Our History 

The Chagos Archipelago is made up of 65 coral islands in the Indian Ocean; it lies midway between Africa and Asia, 500 km south of the Maldives. The entire land area is a mere 56.1 km, with the largest island, Diego Garcia, having an area of 32.5 km2.

 

We are people of African, Indian and Malay ancestry who inhabited the Chagos Islands, specifically Diego Garcia, Peros Banhos and the Salomon island chain, as well as other parts of the Chagos Archipelago situated in the Indian Ocean from the late 18th to the late 20th century.

 

The islands were discovered in the early sixteenth century by the Portuguese. The first successful colony was founded on Diego Garcia in 1793 under the French rule. Slaves were brought from Mozambique and Madagascar to work in the Coconut plantations, which were later established on many of the atolls and isolated islands of the Archipelago.

 

After the abolition of slavery in 1835, laborers were brought from India to work in the coconut plantations. They gradually integrated in the Chagossian society.

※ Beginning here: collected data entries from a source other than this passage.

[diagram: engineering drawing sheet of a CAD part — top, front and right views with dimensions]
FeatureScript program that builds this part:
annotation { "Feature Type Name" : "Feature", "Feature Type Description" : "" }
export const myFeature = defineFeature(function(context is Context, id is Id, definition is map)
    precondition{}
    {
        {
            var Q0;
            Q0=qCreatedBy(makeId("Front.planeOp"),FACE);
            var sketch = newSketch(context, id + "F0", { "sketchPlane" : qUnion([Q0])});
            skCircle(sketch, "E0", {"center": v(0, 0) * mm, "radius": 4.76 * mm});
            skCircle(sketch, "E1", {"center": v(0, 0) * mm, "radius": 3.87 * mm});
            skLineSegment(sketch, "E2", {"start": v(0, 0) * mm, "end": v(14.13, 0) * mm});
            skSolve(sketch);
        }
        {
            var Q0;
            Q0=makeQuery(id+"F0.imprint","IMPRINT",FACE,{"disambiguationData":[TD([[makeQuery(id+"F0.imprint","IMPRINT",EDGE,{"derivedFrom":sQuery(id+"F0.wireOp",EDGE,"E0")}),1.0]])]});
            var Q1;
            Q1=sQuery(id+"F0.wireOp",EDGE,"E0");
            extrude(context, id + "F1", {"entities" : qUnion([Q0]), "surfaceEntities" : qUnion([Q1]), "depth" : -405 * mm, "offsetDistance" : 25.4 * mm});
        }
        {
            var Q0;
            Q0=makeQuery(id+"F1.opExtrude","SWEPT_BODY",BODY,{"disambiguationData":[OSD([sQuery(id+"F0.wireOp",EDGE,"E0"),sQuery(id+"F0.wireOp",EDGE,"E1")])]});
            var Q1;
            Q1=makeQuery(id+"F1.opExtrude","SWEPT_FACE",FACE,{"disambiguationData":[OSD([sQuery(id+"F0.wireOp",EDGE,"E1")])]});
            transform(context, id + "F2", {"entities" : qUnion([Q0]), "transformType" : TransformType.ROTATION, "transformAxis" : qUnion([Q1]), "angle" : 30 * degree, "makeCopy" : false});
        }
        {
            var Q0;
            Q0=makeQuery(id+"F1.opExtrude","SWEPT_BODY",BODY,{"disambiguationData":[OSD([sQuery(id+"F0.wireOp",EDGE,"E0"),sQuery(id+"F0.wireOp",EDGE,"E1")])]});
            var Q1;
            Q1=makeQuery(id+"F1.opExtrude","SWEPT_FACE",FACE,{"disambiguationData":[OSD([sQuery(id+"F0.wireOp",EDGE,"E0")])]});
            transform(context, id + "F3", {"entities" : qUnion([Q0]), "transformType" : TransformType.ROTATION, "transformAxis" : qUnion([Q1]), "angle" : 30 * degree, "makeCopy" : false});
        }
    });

Many of them intermarried with the inhabitants, thus becoming ancestors to some of today’s Chagossians.

In 1814, with the end of the Napoleonic wars, the Chagos along with Mauritius and the Seychelles were ceded to Great Britain through the Paris treaty. The Chagossian people evolved their own distinctive Creole language and their own culture. The population grew, and the outer islands were also settled. By the mid twentieth century, there were thriving villages, schools, a hospital and above all, a benign, peaceful and undisturbed way of life that the Chagossian’s had enjoyed for generations on the islands.

 

The late 1960’s and early 1970’s, saw an abrupt end to this unique and peaceful way of life. The fate of an entire defenceless population would be sealed by the U.K. and the US with the complicity of Mauritius.  Independence was granted to Mauritius, but only after the Chagos islands were illegally separated from the territory by the British government in November 1965, by an order in council and renamed British Indian Ocean Territories. The U.K government, at the request of the United States, began to expel the Chagossian people from their homeland between 1967 and 1973.  They went on to build one of the most important US military bases outside of the United States. The Chagossian people were sent to Mauritius and the Seychelles, where they were dumped on the quays without any plan of resettlement or any such help with integrating into those countries. They were often treated as second class citizens, they were left uneducated and resided in slums.

The scars of this traumatic experience of living in enforced exile are still visible in our community today.

Various legal challenges and judgements resulted in the Chagossians repeatedly being denied the right to return to their islands. Thereafter, the judgements revealed that the Chagossians should never have been sent to Mauritius and as a consequence, all native born Chagossians were granted British nationality in 2002. Although, this right only extended to their children if they were born between two arbitrary dates.

 

Many Chagossians migrated to the U.K at their own expense, to claim their birth right. However, there was no welcome for them, no support and yet again, no plan for integration. As well as paying for transport to the U.K, Chagossians also had to pay for the immigration and permanent residency of close family members, including their own children. This brutal ‘welcome’ has left families divided and penniless, without the skills or resources to integrate well into the U.K.